- [EXERCISE PROMPT]:
Can you quote the records word for word, from the first line through the line containing "Reading right to", with both ends included and the pictures left out?

[Stored data]
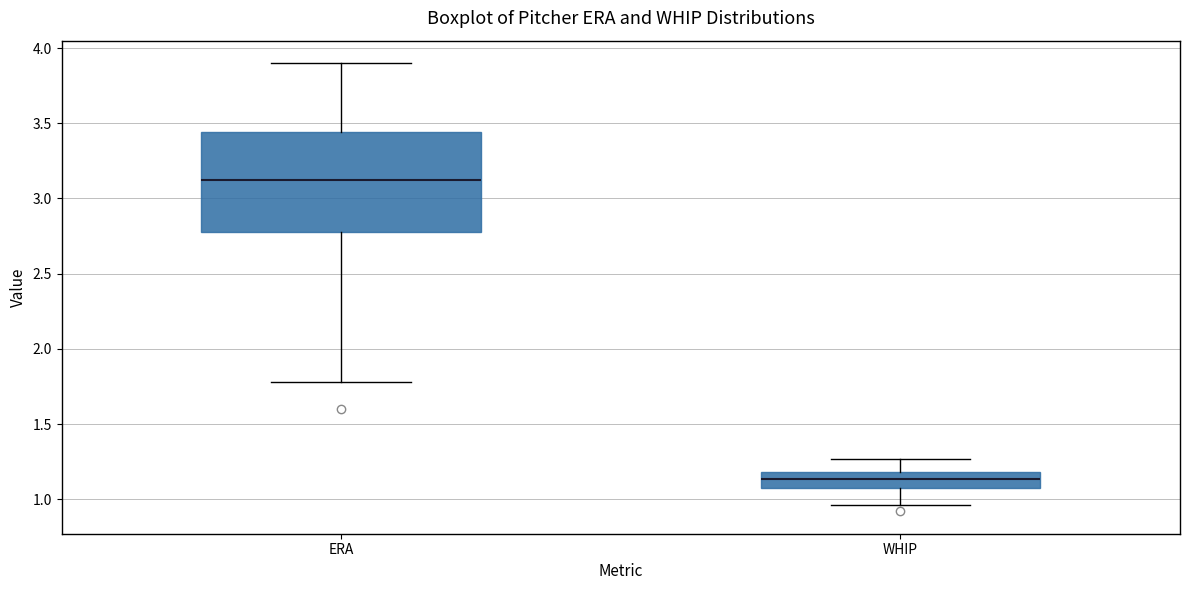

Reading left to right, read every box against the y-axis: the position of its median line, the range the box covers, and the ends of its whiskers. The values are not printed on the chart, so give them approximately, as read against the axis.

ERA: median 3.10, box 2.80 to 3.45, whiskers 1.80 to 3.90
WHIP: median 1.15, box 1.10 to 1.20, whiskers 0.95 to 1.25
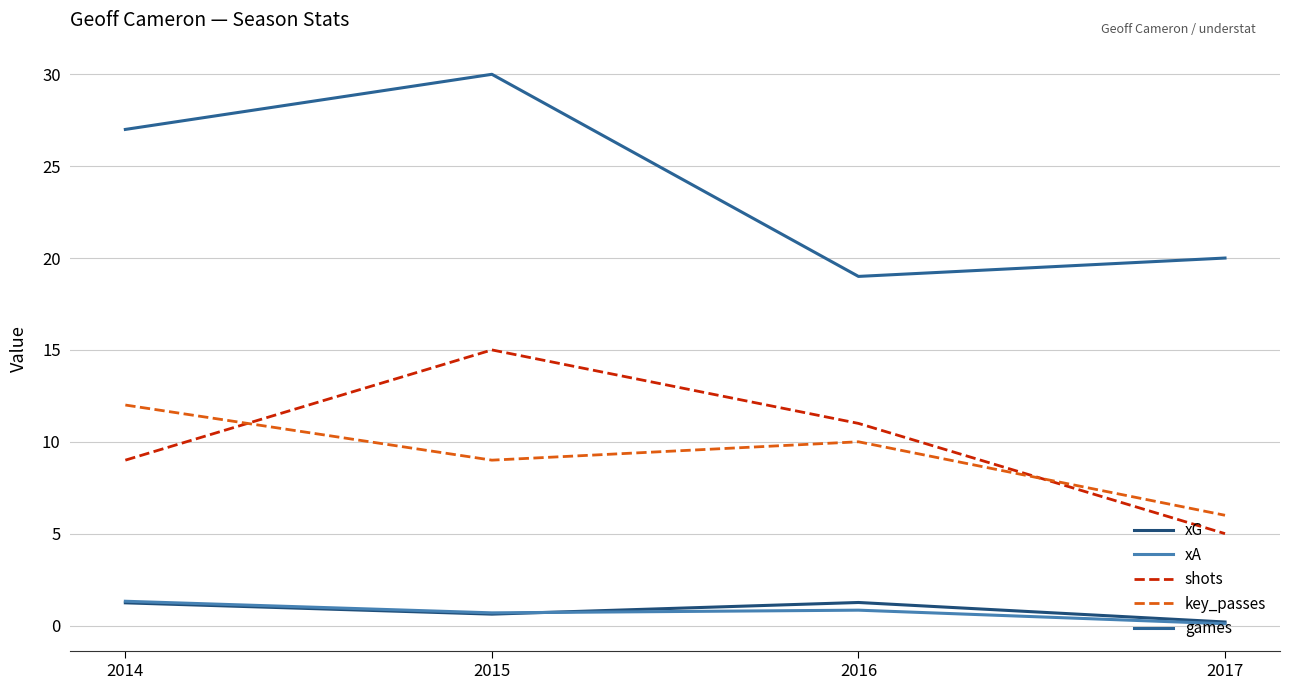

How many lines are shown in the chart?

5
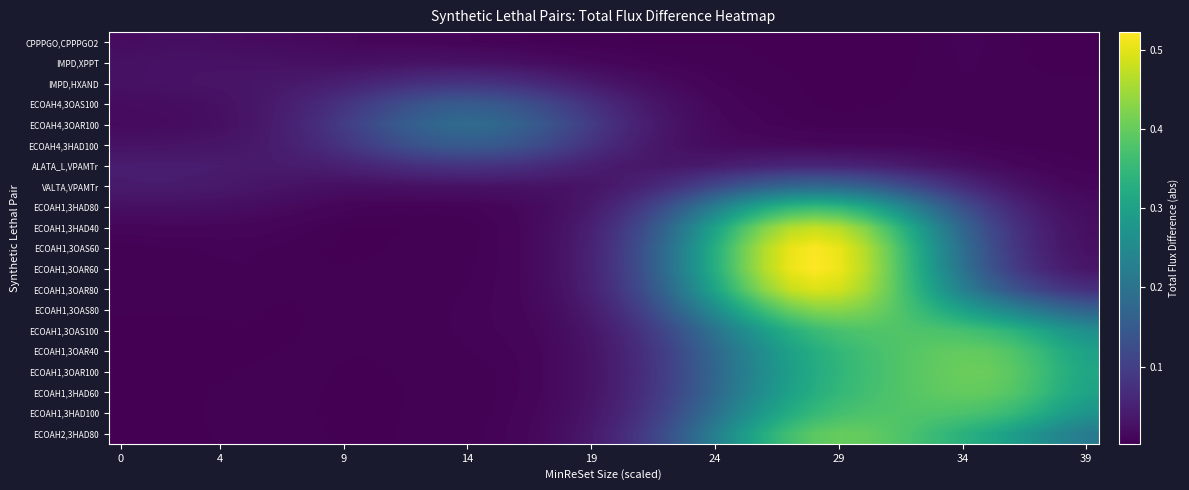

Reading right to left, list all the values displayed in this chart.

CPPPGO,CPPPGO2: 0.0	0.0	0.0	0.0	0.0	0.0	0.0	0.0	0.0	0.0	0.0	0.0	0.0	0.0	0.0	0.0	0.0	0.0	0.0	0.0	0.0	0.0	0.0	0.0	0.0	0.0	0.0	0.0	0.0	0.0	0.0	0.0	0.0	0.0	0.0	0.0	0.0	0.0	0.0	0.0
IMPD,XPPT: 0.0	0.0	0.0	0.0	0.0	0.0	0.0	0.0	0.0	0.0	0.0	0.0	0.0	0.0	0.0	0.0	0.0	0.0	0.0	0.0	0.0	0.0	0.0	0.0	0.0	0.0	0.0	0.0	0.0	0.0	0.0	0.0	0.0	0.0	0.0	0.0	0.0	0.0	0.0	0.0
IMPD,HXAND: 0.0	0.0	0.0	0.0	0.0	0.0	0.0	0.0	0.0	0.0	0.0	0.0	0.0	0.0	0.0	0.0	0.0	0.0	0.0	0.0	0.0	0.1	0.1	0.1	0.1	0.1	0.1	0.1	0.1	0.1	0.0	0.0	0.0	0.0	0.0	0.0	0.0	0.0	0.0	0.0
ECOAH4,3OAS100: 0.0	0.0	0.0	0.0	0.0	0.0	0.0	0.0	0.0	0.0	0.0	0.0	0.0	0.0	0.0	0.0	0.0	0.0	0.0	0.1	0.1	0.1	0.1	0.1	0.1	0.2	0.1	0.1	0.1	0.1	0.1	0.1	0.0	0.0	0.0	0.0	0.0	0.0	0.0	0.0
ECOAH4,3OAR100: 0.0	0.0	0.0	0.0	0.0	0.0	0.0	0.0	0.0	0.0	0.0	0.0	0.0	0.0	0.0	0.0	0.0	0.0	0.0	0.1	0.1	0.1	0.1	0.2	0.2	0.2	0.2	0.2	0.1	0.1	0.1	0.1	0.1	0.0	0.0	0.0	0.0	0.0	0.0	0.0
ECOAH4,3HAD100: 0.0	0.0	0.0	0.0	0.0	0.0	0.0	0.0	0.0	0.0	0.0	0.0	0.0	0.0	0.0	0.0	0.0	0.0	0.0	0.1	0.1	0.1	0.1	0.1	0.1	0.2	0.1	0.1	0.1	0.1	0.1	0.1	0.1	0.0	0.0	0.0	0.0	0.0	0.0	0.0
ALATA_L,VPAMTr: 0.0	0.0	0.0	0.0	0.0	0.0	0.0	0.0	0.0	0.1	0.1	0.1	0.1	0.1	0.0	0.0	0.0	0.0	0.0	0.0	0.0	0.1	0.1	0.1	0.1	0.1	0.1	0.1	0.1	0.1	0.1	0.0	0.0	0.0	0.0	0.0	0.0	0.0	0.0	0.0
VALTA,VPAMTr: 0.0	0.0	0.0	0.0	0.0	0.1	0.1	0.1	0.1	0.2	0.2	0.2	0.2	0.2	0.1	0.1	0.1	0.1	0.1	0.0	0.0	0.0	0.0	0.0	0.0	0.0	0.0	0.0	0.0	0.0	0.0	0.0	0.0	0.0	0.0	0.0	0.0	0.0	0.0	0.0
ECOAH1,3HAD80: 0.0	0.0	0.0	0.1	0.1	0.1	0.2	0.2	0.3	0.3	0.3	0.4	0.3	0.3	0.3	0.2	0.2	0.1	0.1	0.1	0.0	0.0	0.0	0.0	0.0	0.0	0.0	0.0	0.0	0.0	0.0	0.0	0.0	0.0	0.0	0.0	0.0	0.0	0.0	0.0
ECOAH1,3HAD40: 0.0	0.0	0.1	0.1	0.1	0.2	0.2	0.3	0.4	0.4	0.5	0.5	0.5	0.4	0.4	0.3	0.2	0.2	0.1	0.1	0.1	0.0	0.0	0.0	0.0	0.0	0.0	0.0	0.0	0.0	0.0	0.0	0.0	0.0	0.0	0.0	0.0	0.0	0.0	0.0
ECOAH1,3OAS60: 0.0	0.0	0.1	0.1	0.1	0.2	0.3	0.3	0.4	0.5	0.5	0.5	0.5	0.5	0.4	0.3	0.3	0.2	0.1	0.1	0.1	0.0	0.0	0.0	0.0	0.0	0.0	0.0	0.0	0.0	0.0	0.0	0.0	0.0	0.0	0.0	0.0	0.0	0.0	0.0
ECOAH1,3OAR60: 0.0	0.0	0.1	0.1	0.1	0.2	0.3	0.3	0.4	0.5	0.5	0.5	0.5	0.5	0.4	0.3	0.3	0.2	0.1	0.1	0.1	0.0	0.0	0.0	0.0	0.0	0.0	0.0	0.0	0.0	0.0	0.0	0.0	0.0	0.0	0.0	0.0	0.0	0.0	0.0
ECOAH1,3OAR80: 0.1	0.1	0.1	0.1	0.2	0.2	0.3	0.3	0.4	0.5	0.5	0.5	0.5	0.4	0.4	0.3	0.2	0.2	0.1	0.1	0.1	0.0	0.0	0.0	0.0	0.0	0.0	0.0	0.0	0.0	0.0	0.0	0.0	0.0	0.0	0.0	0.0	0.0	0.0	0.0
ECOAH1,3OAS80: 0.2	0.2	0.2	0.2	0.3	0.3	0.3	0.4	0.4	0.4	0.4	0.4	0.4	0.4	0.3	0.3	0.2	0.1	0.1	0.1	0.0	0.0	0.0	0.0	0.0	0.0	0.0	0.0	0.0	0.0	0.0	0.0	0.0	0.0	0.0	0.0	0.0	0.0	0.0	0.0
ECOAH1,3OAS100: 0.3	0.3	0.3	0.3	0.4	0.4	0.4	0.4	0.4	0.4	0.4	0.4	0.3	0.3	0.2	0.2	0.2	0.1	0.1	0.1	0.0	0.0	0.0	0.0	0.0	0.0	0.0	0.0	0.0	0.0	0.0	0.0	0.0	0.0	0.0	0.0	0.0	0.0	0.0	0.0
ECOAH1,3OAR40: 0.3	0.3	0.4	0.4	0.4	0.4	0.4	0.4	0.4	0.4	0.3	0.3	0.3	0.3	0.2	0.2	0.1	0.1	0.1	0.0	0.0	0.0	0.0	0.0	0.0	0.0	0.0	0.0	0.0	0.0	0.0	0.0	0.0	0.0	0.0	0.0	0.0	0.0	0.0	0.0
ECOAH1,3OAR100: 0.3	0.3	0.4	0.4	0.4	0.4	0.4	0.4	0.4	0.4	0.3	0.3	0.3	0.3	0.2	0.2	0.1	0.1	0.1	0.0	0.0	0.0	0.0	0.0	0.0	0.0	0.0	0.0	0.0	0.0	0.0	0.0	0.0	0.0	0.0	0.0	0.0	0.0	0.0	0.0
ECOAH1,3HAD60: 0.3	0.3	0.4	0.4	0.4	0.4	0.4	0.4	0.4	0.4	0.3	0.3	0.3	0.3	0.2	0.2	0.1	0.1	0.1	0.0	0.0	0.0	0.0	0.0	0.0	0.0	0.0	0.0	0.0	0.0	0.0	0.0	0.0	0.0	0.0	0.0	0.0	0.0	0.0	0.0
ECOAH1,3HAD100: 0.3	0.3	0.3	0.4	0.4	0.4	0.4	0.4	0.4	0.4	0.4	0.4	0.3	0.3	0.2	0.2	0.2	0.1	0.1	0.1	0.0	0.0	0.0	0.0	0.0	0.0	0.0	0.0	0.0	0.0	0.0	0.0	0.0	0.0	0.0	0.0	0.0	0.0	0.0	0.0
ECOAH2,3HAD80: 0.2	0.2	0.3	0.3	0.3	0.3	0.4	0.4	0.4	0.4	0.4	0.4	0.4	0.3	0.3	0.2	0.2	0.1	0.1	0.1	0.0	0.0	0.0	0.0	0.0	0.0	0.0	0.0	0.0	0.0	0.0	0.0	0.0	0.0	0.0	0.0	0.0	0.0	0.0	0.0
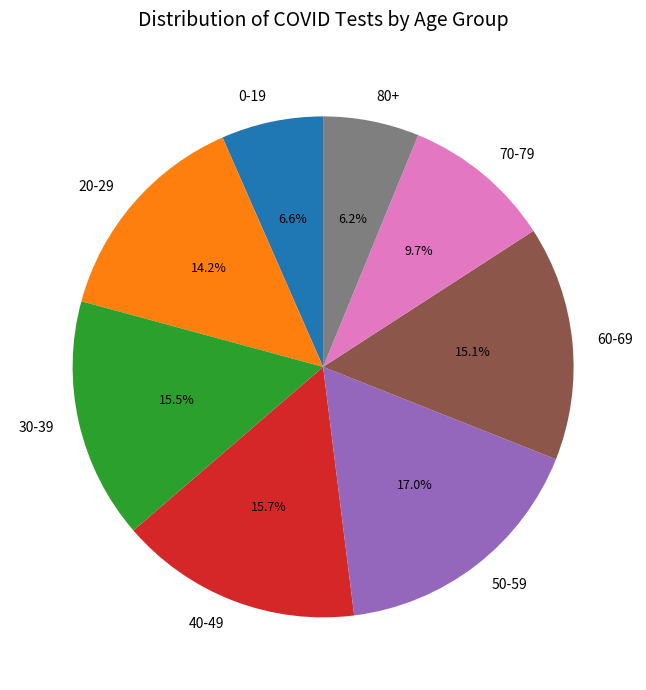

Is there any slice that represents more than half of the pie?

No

- [YOUR RESPONSE]:
Reading left to right, read every box against the y-axis: the position of its median line, the range the box covers, and the ends of its whiskers. The values are not printed on the chart, so give them approximately, as read against the axis.

ERA: median 3.10, box 2.80 to 3.45, whiskers 1.80 to 3.90
WHIP: median 1.15, box 1.10 to 1.20, whiskers 0.95 to 1.25

How many lines are shown in the chart?

5

Reading right to left, list all the values displayed in this chart.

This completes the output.